Une petite chambre aux allures de studette étudiante, nichée entre des bureaux et des salles de réunion, à quelques pas de la célèbre avenue des Champs-Elysées à Paris. C’est là que Tame passe désormais ses nuits, lui qui dormait à la rue il y a encore quelques mois.
Le soir, ce jeune Ethiopien a désormais un toit : celui du siège social de la Fondation de France, un réseau d’associations philanthropes. Au deuxième étage, dans un local habituellement inutilisé d’une quinzaine de mètres carrés, les salariés lui ont aménagé un lit une place et un bureau où il peut travailler ses cours de français. «La première nuit, j’avais peur, maintenant, je suis content d’être ici», sourit timidement le jeune homme qui a le statut de réfugié politique. Comme Tame, 260 personnes en situation de mal-logement ont trouvé depuis deux ans un point de chute temporaire grâce à l’association les Bureaux du cœur, créée en 2021.
Partout en France, plus d’une centaine d’entreprises leur prêtent une de leurs pièces, généralement, une salle de réunion. Après les horaires de travail, elles peuvent y dormir, prendre une douche et pourquoi pas se préparer à manger. «Lorsque j’ai évoqué cette idée à mes collaborateurs, ça a tout de suite été un grand oui», se réjouit Anna Jardin-Lévêque, présidente de l’entreprise Handicall, un centre d’appel qui salarie des personnes en situation de handicap. Elle participe depuis juillet au dispositif des Bureaux du cœur. Deux jeunes ont pu successivement être logés dans un de ses bureaux à Etampes en région parisienne. Le premier y est resté cinq mois, le temps de finir une formation professionnelle. Après avoir décroché un emploi, il a quitté son lit pliant de la salle de réunion pour emménager dans un foyer de jeunes travailleurs.
Six mois maximum
Toutes les personnes logées doivent en effet s’impliquer dans la recherche d’un emploi et d’un logement. C’est une condition sine qua non que pose l’association qui restreint par ailleurs à six mois la durée maximale de l’accueil. Toujours pour rassurer les entreprises, les participants ne doivent souffrir ni d’addiction ni de troubles psychiatriques.
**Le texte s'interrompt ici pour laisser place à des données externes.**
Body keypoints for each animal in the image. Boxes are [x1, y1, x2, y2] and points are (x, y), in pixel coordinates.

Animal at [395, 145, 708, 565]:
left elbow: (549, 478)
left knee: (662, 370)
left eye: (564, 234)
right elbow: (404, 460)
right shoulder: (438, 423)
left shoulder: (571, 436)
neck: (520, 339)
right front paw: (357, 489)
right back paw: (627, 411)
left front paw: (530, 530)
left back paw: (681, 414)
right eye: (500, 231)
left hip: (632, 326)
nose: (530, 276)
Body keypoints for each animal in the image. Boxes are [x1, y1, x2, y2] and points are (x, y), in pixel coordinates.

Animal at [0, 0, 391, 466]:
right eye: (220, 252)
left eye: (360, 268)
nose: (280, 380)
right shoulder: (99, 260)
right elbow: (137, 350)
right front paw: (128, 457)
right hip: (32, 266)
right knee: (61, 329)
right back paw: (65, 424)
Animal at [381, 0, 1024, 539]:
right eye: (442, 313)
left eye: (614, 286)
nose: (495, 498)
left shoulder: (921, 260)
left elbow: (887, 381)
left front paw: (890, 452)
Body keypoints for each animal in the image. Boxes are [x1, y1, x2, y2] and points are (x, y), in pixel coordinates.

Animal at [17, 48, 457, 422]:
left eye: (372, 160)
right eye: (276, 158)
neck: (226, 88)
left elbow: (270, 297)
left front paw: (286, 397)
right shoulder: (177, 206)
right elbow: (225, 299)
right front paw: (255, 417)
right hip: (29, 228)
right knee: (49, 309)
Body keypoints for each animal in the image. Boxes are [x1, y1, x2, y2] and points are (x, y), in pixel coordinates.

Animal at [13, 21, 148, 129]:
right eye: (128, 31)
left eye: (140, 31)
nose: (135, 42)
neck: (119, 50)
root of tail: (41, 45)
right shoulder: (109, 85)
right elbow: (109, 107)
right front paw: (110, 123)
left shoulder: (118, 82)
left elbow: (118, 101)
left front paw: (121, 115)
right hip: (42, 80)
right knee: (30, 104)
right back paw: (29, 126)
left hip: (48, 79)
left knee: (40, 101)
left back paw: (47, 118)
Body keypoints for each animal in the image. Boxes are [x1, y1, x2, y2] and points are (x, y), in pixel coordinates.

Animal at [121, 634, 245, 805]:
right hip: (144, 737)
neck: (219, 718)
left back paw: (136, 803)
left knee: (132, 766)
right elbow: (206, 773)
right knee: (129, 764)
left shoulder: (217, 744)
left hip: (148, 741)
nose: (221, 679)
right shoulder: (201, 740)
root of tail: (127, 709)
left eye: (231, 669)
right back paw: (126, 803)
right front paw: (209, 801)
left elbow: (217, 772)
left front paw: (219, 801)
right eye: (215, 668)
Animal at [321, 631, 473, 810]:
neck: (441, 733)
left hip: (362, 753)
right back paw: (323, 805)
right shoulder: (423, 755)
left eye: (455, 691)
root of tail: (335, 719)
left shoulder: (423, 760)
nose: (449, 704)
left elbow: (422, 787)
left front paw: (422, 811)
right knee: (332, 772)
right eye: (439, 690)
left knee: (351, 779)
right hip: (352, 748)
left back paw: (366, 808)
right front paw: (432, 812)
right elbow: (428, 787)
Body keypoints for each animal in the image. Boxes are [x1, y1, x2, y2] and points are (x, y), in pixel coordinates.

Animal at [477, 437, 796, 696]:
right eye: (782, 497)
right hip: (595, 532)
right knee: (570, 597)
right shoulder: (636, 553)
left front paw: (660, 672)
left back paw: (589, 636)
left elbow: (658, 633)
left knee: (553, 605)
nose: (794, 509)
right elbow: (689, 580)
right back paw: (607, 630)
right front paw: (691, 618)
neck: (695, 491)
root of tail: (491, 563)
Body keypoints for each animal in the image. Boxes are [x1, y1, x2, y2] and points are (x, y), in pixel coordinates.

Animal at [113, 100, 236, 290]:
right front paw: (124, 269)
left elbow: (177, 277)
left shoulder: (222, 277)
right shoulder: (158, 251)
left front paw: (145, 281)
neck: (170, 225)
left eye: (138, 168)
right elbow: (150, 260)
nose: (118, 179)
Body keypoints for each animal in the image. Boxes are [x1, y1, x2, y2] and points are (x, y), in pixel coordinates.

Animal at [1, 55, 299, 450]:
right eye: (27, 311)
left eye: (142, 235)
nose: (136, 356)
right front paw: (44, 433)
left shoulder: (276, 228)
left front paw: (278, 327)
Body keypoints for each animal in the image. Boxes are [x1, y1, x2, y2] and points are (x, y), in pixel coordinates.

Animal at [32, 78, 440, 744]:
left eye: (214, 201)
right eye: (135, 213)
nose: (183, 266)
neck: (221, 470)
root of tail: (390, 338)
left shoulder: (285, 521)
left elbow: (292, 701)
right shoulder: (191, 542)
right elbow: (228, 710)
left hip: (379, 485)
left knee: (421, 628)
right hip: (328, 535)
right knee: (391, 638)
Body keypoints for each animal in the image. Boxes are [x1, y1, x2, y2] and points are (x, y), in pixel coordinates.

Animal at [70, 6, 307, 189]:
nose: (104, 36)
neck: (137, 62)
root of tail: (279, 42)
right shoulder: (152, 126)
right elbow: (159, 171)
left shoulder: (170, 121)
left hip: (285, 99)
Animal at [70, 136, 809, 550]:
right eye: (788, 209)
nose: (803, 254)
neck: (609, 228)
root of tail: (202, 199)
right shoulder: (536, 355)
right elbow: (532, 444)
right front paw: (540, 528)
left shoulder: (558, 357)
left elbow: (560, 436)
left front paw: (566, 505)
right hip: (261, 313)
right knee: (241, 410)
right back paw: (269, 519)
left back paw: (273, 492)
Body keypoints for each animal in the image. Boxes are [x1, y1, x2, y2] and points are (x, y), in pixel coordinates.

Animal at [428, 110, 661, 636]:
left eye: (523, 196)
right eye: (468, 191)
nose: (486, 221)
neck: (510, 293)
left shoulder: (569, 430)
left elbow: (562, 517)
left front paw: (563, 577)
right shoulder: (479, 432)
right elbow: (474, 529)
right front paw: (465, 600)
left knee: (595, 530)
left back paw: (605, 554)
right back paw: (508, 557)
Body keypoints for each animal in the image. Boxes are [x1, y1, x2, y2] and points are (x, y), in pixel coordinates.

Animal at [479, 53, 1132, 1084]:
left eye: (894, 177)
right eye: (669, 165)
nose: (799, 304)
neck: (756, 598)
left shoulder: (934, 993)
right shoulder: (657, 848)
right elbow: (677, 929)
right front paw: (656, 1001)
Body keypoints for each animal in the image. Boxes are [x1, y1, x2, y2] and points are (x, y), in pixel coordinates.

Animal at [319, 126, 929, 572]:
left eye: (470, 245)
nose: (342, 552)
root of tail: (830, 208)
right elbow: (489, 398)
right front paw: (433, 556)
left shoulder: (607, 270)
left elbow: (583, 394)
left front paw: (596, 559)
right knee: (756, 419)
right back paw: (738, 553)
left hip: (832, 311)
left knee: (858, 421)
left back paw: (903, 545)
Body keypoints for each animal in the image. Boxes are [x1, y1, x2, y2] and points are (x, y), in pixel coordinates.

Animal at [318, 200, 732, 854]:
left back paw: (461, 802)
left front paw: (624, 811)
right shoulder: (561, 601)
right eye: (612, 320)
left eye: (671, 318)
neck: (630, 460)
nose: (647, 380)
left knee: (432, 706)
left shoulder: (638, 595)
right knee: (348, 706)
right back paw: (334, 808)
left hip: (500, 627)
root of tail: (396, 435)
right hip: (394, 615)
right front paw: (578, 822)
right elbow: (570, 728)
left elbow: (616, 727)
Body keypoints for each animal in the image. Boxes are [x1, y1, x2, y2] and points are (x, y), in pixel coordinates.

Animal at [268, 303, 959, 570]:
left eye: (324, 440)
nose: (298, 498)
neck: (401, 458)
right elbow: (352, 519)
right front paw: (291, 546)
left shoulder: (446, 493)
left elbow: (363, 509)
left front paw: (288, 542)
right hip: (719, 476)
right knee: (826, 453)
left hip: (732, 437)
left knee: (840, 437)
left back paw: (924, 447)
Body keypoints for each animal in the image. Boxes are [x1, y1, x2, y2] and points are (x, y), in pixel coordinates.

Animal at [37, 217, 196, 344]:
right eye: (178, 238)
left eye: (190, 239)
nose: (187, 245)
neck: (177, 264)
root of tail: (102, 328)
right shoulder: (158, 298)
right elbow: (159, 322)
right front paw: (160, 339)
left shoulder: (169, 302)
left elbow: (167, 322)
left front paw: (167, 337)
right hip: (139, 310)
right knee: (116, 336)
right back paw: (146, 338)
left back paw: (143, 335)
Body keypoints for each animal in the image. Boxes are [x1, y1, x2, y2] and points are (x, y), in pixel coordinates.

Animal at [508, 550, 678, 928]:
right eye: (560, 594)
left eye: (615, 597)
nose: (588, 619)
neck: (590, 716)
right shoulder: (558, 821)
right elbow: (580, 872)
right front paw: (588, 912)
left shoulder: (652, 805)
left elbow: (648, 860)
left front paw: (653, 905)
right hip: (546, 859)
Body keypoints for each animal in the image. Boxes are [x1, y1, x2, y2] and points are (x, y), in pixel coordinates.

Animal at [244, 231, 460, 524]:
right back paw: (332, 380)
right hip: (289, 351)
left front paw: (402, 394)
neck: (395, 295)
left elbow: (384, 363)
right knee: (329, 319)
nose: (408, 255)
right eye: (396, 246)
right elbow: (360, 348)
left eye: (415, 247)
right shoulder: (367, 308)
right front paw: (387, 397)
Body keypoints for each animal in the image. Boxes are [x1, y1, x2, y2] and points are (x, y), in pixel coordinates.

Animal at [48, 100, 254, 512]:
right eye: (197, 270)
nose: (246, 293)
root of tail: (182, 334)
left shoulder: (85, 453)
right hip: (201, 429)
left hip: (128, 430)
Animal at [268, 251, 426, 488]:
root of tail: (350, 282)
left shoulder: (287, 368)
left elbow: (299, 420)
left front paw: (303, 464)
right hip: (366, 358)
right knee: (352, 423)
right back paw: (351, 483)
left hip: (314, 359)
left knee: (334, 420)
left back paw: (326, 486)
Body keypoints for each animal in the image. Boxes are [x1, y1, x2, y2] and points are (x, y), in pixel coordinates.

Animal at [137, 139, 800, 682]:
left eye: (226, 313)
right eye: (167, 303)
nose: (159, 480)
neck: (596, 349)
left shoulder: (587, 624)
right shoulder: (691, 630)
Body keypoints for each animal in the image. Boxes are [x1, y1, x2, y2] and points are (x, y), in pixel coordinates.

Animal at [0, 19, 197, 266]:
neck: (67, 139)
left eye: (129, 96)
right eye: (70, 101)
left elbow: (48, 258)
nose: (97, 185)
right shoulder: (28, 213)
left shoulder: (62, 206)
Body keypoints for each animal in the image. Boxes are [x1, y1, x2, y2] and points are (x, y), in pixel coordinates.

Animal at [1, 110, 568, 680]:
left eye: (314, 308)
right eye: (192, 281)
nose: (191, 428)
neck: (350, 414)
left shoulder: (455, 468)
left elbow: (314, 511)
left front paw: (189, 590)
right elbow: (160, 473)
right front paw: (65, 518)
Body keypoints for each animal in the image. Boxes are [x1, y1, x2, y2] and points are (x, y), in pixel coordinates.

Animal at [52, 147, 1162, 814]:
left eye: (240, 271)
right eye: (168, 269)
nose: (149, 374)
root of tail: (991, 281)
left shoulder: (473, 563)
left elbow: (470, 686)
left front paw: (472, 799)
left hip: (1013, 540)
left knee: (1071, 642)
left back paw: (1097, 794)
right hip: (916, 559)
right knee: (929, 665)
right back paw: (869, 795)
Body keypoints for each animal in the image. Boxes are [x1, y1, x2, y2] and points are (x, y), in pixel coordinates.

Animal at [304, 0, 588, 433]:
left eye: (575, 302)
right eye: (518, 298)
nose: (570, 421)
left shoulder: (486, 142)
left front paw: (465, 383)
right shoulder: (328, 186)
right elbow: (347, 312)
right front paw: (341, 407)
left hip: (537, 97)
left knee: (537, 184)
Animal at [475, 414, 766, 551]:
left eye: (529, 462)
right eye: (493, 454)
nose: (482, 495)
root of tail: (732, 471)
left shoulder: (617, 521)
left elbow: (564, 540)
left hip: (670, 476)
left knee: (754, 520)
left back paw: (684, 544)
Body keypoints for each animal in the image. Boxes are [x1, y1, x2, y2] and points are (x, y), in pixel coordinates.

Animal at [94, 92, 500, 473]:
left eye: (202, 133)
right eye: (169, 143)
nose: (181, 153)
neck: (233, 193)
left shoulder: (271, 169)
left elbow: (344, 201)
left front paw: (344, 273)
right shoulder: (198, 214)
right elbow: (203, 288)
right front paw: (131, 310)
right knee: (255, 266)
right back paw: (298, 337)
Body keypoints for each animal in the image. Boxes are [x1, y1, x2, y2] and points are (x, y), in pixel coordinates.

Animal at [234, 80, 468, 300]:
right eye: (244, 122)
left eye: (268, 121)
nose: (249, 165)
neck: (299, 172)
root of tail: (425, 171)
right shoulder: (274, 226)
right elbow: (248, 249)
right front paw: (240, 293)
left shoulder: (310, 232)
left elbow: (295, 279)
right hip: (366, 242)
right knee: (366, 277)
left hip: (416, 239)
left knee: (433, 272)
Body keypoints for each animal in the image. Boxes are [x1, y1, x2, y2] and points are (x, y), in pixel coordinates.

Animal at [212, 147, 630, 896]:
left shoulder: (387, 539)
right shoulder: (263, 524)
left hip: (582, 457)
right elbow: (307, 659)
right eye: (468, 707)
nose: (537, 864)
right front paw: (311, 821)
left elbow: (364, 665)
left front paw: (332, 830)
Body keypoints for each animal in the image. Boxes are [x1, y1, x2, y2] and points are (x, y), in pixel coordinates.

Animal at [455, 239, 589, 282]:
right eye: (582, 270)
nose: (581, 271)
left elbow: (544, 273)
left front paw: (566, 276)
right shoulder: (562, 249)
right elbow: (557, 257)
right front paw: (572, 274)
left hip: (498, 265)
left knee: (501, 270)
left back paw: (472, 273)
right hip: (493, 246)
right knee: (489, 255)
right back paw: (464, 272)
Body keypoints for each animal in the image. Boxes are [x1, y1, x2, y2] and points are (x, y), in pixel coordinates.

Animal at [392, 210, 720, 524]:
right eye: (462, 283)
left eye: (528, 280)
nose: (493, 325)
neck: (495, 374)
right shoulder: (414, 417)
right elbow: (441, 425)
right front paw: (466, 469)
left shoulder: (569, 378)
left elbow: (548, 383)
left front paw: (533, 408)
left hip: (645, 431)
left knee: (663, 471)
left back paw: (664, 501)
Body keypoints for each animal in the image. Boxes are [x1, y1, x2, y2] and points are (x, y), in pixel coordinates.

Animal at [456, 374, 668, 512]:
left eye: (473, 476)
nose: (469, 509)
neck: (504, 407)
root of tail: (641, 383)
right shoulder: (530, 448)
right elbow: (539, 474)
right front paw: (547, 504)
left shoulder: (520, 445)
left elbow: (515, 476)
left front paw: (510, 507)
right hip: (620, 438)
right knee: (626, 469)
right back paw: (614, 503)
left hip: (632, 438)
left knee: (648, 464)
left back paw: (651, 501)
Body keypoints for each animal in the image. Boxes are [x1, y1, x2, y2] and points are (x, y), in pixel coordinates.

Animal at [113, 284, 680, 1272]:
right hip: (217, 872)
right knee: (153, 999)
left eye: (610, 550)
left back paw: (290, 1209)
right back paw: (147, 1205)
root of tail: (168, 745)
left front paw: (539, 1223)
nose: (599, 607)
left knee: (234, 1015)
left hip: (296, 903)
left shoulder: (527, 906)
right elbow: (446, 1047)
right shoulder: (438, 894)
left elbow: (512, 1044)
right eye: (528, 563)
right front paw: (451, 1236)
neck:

Ils n’ont par ailleurs pas le droit d’inviter des personnes dans les locaux qu’on leur prête.
«90% du temps, cela se passe bien», assure Juliette Baud, bénévole parisienne des Bureaux du cœur. «La plus grosse appréhension des entreprises, c’est de savoir ce qu’ils peuvent faire s’il y a un problème. C’est rare mais c’est déjà arrivé, et on a tout simplement interrompu l’accueil.» Anna Jardin-Lévêque abonde : «Quelqu’un dans le besoin ne va pas se tirer une balle dans le pied en ne respectant pas les lieux.» Sur les 20 personnes actuellement hébergées à Paris, trois sont des femmes, explique Juliette Baud : «Elles sont minoritaires certainement car dans cette tranche d’âge, elles ont souvent des enfants à charge» ce qui les rend inéligibles à cet accueil particulier. Si la plupart des entreprises participantes sont des PME, elles ne relèvent pas toutes de l’économie sociale et solidaire comme Handicall : «Nous avons récemment signé avec un grand groupe de l’agroalimentaire, par exemple», atteste la bénévole. Les conditions pour devenir entreprise hôte sont assez simples : disposer d’une pièce où peut être installé un canapé-lit, de toilettes à côté et d’un espace avec frigo et four micro-ondes. Il faut également convaincre les assureurs, car le contrat habituel ne prévoit pas d’accueillir des personnes en dehors des heures de travail.
«Lorsque j’ai appelé le mien, il a trouvé le projet super et j’ai eu un accord en douze heures», s’amuse Anna Jardin-Lévêque. Tous sont conscients que ce dispositif n’est pas le remède miracle contre le sans-abrisme. Mais «les Bureaux du cœur peuvent être une pièce de l’engrenage qui permet d’aller un peu plus loin», espère Thierry Ployart, responsable de l’environnement de travail de la Fondation de France.